Loa magros números de la gestión tienen razón en la marcha de la economía que continúa deprimida pese a que Milei había anunciado en rápido ascenso "como pedo de buzo". Un abrumador 62% consideró que la situación económica de la Argentina es mala contra un módico 26% que la evaluó bien.

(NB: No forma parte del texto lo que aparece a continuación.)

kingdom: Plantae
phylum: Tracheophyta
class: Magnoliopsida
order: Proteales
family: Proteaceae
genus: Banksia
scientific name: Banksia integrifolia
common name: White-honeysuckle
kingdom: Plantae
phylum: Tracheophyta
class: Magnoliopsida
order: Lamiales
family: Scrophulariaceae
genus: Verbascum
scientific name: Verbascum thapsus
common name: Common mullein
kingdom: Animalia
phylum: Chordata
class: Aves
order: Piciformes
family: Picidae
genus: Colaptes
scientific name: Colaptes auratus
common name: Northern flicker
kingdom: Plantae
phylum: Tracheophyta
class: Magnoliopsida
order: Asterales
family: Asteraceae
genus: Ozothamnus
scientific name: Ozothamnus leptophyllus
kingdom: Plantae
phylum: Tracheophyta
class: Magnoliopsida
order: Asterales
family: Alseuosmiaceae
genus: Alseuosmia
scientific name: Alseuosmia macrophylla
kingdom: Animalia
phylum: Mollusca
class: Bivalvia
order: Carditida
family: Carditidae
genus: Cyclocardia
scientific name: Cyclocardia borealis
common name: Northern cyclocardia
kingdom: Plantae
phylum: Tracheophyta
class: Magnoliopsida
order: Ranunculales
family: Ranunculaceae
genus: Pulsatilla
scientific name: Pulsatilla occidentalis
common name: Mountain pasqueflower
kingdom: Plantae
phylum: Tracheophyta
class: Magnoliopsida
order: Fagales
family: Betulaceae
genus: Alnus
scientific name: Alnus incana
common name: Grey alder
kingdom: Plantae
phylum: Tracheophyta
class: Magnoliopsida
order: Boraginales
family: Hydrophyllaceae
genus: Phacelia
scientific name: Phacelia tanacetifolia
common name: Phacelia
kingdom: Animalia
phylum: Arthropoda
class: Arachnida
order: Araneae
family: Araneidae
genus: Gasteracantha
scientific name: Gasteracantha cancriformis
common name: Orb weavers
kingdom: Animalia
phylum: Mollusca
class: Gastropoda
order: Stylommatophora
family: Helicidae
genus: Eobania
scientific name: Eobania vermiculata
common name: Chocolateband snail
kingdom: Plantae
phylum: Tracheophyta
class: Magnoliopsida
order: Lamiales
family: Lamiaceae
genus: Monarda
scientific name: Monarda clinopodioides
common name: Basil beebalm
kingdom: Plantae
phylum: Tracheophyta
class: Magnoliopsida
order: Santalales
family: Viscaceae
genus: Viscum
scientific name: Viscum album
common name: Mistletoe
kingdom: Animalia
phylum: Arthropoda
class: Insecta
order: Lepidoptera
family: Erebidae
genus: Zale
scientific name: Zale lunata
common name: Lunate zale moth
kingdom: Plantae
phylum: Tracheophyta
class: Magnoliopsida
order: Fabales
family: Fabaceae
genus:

Respecto a la situación económica familiar de los encuestados, un 51% dijo que era mala, un 26% normal y un 23% buena. Pero los peores porcentajes quedaron para el análisis del mercado del trabajo: un 69% sostuvo que la situación laboral era mala, un 16% normal y apenas un 15% lo calificó como bueno.
La corrupción se mantiene como el principal problema del país, con el 50,9% de las respuestas, en momentos en que el jefe de Gabinete, Manuel Adorni, continúa demorando la presentación de su declaración jurada. En un listado que permitía elegir hasta tres opciones, las preocupaciones económicas siguieron ocupando un lugar central: el desempleo quedó segundo con el 42,4%, seguido por los altos precios e inflación (31,2%) y la situación económica general (29%). Más atrás aparecieron dos preocupaciones institucionales: la impunidad y el sistema judicial, y el debilitamiento de la democracia y las instituciones.
La medición de imagen de los dirigentes políticos arrojó datos llamativos. La figura con mejores números fue la diputada del FIT, Myriam Bregman, una de las opositoras más activas frente al modelo libertario y habitual acompañante de reclamos sectoriales. Con un 46% de imagen positiva y 47% de negativa, Bregman quedó con apenas un punto de diferencial negativo. Detrás apareció el gobernador bonaerense, Axel Kicillof, el aspirante opositor mejor posicionado para enfrentar a Javier Milei en 2027, con un 40% de imagen positiva. La oficialista mejor ubicada fue la jefa del bloque de senadores de LLA, Patricia Bullrich, con el 39% de valoración positiva, el mismo porcentaje que obtuvo la ex presidenta Cristina Kirchner. Recién después apareció Milei, con un 38% de imagen positiva y un abultado diferencial negativo de 23 puntos.
El deterioro de las expectativas económicas, el aumento de las preocupaciones vinculadas al empleo y la caída de la imagen presidencial empiezan a configurar un escenario muy complejo para el oficialismo, incluso entre sectores sociales que habían acompañado con entusiasmo la llegada de Milei al poder. Con un rechazo mayoritario a la gestión y una mirada ampliamente negativa sobre el rumbo económico, cualquier escenario de balotaje aparece hoy como un obstáculo difícil de superar para el Presidente.